At that point, the editors figured they had to offer him a full-time job. He continued on the night police beat for a while, did a brief stint as the higher education reporter and later as court reporter. He covered the several big trials, including the trial of Alvin Hegge, Ghost Riders motorcycle club president convicted in the murder of police detective Brian Orchard.
“Alvin Hegge used to write me poetry,” DeFede said. “He wrote me from prison for years.”
The Spokesman-Review newsroom was where he learned the craft of journalism, DeFede said. Listening to investigative reporter Bill Morlin interview sources was “a revelation,” and he watched how Karen Dorn Steele, one of the nation’s top journalists on nuclear issues, methodically put together complicated stories. He also learned what mistakes to avoid by drinking with the staff of the copy desk after the paper went to press late at night.

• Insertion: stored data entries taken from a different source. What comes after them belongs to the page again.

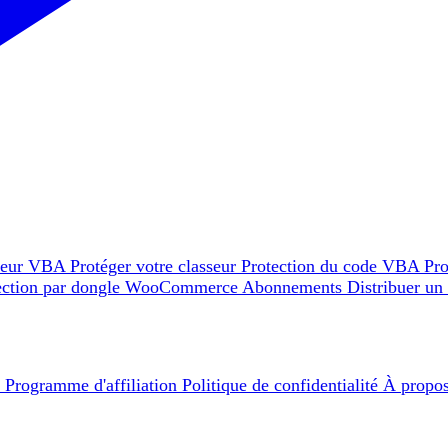
teur VBA
Protéger votre classeur
Protection du code VBA
Pro
ection par dongle
WooCommerce
Abonnements
Distribuer un
e
Programme d'affiliation
Politique de confidentialité
À propo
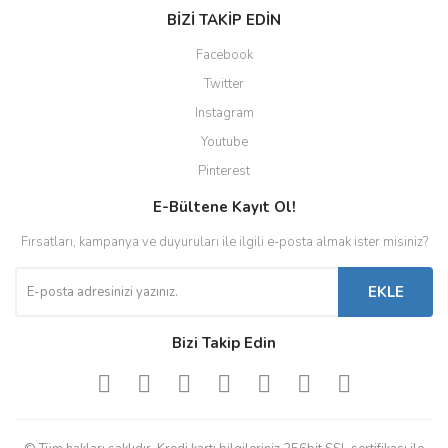
BİZİ TAKİP EDİN
Facebook
Twitter
Instagram
Youtube
Pinterest
E-Bültene Kayıt Ol!
Fırsatları, kampanya ve duyuruları ile ilgili e-posta almak ister misiniz?
EKLE
Bizi Takip Edin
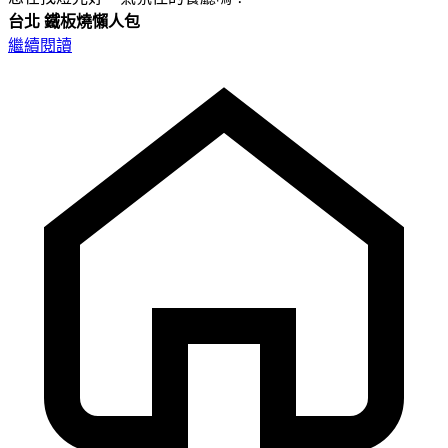
台北
鐵板燒懶人包
繼續閱讀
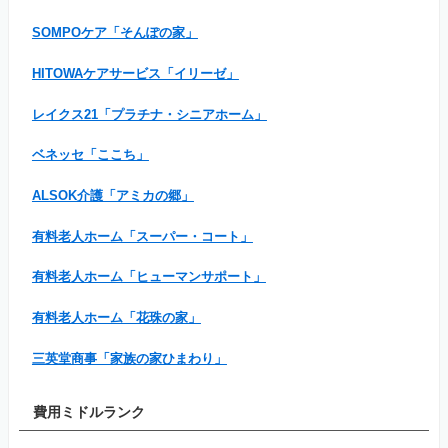
SOMPOケア「そんぽの家」
HITOWAケアサービス「イリーゼ」
レイクス21「プラチナ・シニアホーム」
ベネッセ「ここち」
ALSOK介護「アミカの郷」
有料老人ホーム「スーパー・コート」
有料老人ホーム「ヒューマンサポート」
有料老人ホーム「花珠の家」
三英堂商事「家族の家ひまわり」
費用ミドルランク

They were the final gate through which all stories passed, and over beers “they would rip apart every reporter and story.”
He also made lifelong friends with two other young reporters, Jess Walter and Anne Windishar, who later married. He became the central figure in several newsroom legends surrounding the newsroom’s annual Wet Dog Fur golf tournament and once played Santa Claus at a late December birthday party for a co-worker’s young daughter.

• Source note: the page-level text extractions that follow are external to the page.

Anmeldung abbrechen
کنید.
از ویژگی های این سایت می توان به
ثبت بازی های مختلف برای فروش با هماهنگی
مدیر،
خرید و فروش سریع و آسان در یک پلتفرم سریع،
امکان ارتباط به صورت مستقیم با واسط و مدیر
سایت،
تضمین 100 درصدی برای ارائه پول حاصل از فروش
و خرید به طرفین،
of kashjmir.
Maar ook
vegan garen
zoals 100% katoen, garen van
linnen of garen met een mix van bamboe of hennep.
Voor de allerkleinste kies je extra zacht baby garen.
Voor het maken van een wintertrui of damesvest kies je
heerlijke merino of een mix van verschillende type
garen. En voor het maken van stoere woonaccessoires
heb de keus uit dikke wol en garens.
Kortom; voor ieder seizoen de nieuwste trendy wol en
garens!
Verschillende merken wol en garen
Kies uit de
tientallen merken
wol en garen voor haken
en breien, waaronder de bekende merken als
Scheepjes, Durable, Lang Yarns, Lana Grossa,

He left Spokane for the alternative weekly the New Times of Miami in 1991, where he worked for 11 years, spent three years as a columnist at the Miami Herald and now works as the investigative reporter at CBS4 in Miami, where he’s won several Emmys. He’s featured on a Netflix documentary “Cocaine Cowboys: Kings of Miami” about a pair of major drug dealers he wrote about while at the New Times.
In late 2001 he got a call from Judith Regan, a New York publisher looking for a ghost writer for one of the New York City officials who responded to the terrorist attacks and their aftermath. Walter, who works with Regan on many of his books, wasn’t available and suggested DeFede for the job.
That project fell through, but Regan had read a short article about the planes that had been forced to land and remain in Gander after the Twin Towers came down, and the way the residents took care of the unexpected influx of temporary residents. She thought it would make a good book although her editors thought it was, at best, a magazine article.
Sensing an opportunity, DeFede said “I absolutely agree with you.” He flew to Gander in February 2002, spent two months there interviewing residents, then returned to Miami and contacted passengers who were now scattered around the world. The book, “The Day the World Came to Town,” won a Christopher Award in 2003, presented to books that “signal individual worth and the power to positively shape the world.”
The events in Gander are the basis for “Come From Away,” and many of the characters are in the book. But the writers never contacted him and no one from the musical has ever acknowledged a connection, although he was told by actors in one production they were given the book to prepare for their parts.
The characters are real people and “I don’t own the rights to their life stories,” DeFede said.
“Come From Away,” has toured in the United States, Canada, Ireland and London, and is currently one of the longest running productions on Broadway. DeFede said he was a little surprised when he first heard the story was being made into a musical.
“When you think 9/11, you don’t automatically think musical,” he said.